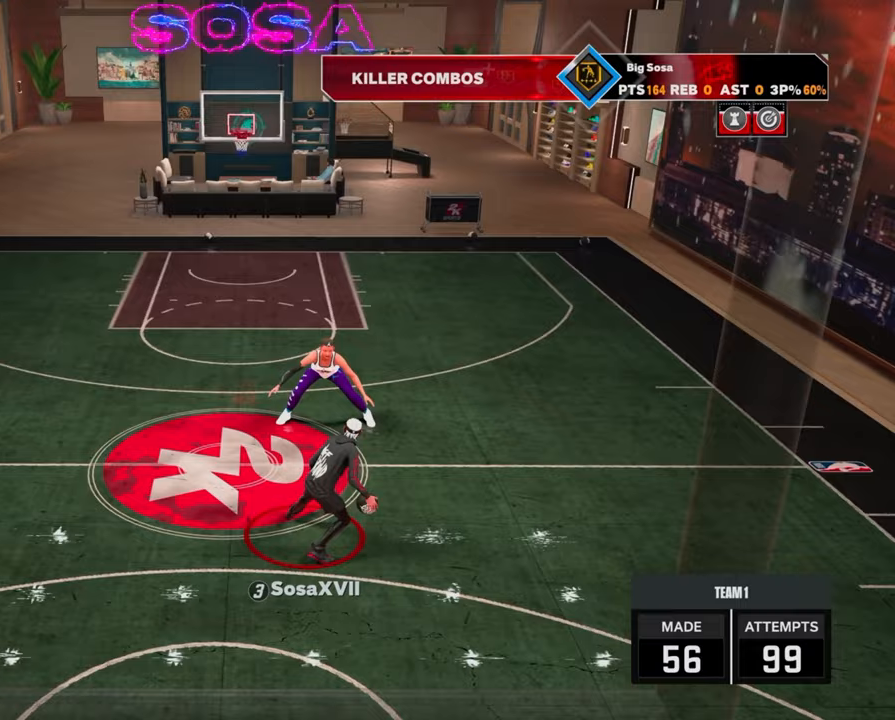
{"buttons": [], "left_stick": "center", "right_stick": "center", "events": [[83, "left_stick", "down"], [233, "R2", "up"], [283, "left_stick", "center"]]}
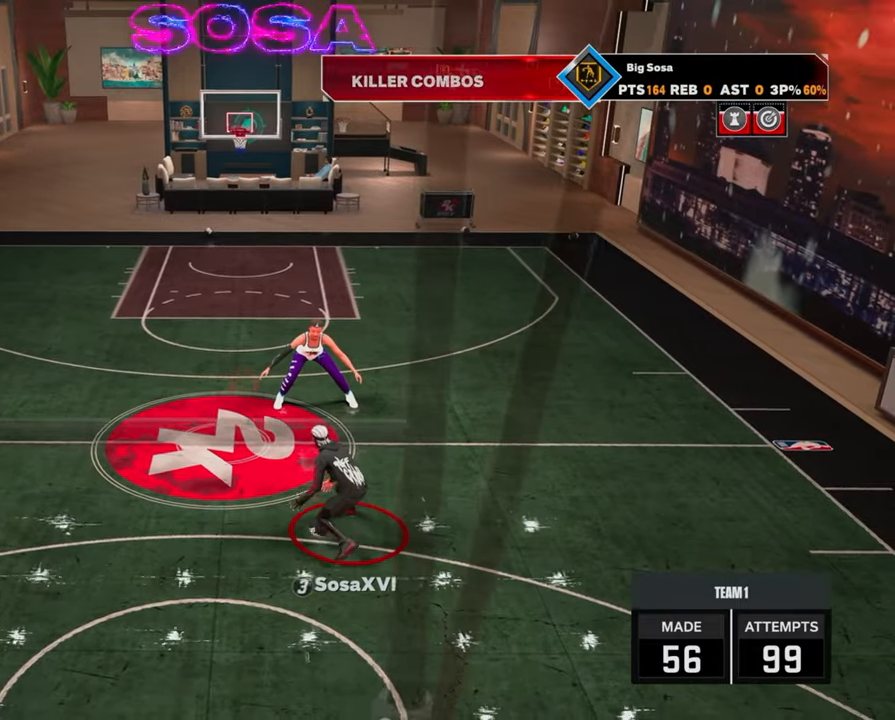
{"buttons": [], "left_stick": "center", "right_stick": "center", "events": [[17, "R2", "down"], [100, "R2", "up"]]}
-=-=-
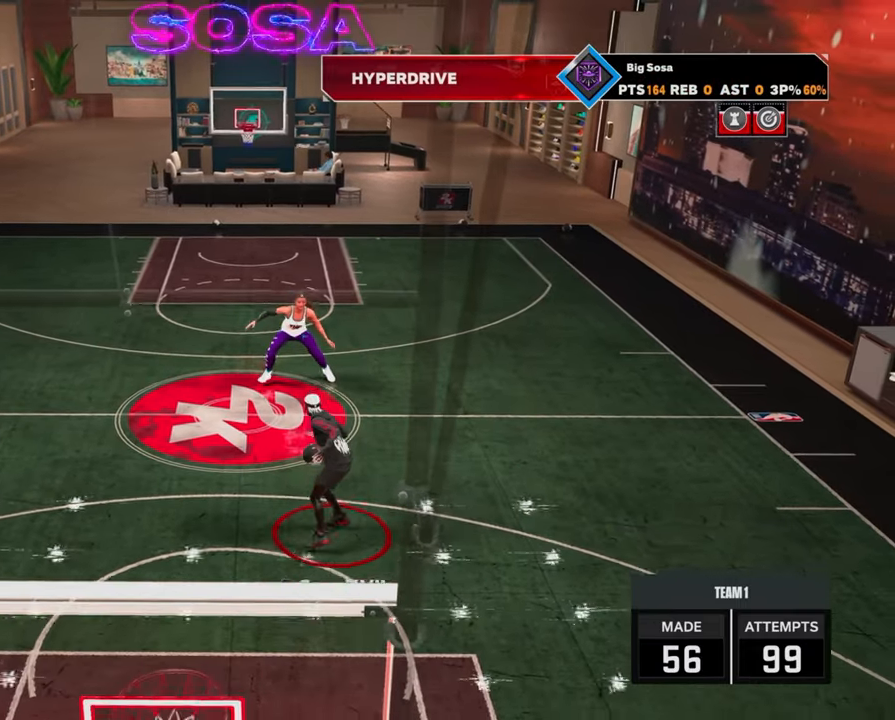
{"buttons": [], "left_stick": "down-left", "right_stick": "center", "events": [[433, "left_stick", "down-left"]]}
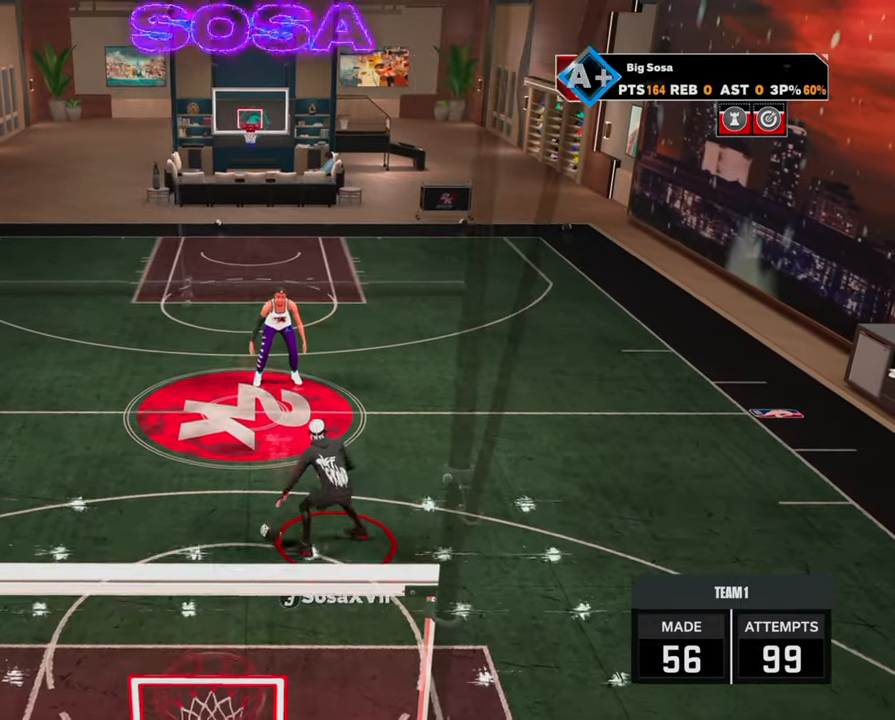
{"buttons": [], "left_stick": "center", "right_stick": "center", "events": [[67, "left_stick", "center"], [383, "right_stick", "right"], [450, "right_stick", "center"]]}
-=-=-
● Problem: Copy each line of the records containing the string "down".

● Task output:
{"buttons": [], "left_stick": "center", "right_stick": "center", "events": [[83, "left_stick", "down"], [233, "R2", "up"], [283, "left_stick", "center"]]}
{"buttons": [], "left_stick": "center", "right_stick": "center", "events": [[17, "R2", "down"], [100, "R2", "up"]]}
{"buttons": [], "left_stick": "down-left", "right_stick": "center", "events": [[433, "left_stick", "down-left"]]}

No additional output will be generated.